One agency official said the additional money will be used in part to fund the 17 new AIDS programs that are now just beginning.
However, some of the AIDS researchers said they had been urged by the agency some months ago to increase the number of patients in their programs in the coming year and to submit budgets that reflect the increased load.
"We were led to believe we should request what we believed we needed and they seemed optimistic we would get it," one researcher said. "We went ahead and hired additional people, and now we don't know how they are going to be paid."
Fund Requests Cut
One scientist said an official of the National Institute of Allergy and Infectious Diseases told him several days ago that the agency had expected the centers to request budget increases totaling only about $8 million. Instead, he said, they amounted to nearly four times that amount, "so they had to cut everyone's requests." He added: "We got a 10% increase when we had asked for substantially more than that."
He added: "It may not be apparent just how difficult these studies are. They are very, very difficult compared to the standard drug study of an anti-cancer drug or an antibiotic. These are very sick patients who require a lot of time, and the work requires a lot of data gathering. It takes more resources to do them well."
Dr. Newton E. Hyslop Jr., who heads the Tulane-Louisiana State University unit in New Orleans, called the government's failure to provide more funds for the centers "a blow nationally to all AIDS research programs and a terrible blow to Louisiana."
Must Reduce Caseload
Hyslop said, for example, that his program, which had hoped to enroll 352 patients this year, will be forced to reduce its caseload to 50 if its budget request is ultimately denied.
Dr.
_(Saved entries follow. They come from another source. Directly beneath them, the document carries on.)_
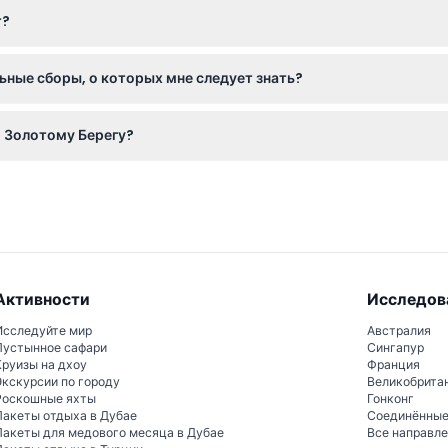
т?
в производится на исходный способ оплаты (с возможными коми
 планшет, чтобы сделать потрясающие аэрофотографии и видео 
льные сборы, о которых мне следует знать?
низить блики в полете.
бязаны оплатить сбор за комфортное место, а весом 125 кг и 
о Золотому Берегу?
ра для безопасности и баланса. Обязательно проверьте эти дет
0, последние рейсы около 16:30. Обратите внимание, что они за
йста, подтвердите при бронировании).
Активности
Исследов
Исследуйте мир
Австралия
Пустынное сафари
Сингапур
Круизы на дхоу
Франция
Экскурсии по городу
Великобрита
Роскошные яхты
Гонконг
Пакеты отдыха в Дубае
Соединённы
Пакеты для медового месяца в Дубае
Все направл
Neal Steigbigel, head of the division of infectious diseases at Montifiore Medical Center in the Bronx and a co-director of the AIDS unit there, warned of the impact of the government's decision on the search for effective AIDS drugs. "It's going to slow the process down, no question about that," he said.
Dr. David Golde, who runs the unit at UCLA, said: "I don't know what's going to happen--they want us to see twice as many patients but they don't want to fund twice as many."
But he added: "I'm not in a panic yet. We're still negotiating."
AIDS, or acquired immune deficiency syndrome, is caused by a virus that destroys the body's immune system, leaving it powerless against certain cancers and otherwise rare infections. It can also invade the central nervous system, causing severe neurological disorders. It is commonly transmitted through sexual intercourse, through the sharing of unsterilized hypodermic needles and by woman to fetus during pregnancy.
In this country, AIDS primarily has afflicted homosexual and bisexual men, intravenous drug users and their sexual partners. As of this week, a total of 51,361 Americans had contracted AIDS, of whom 28,683 had died.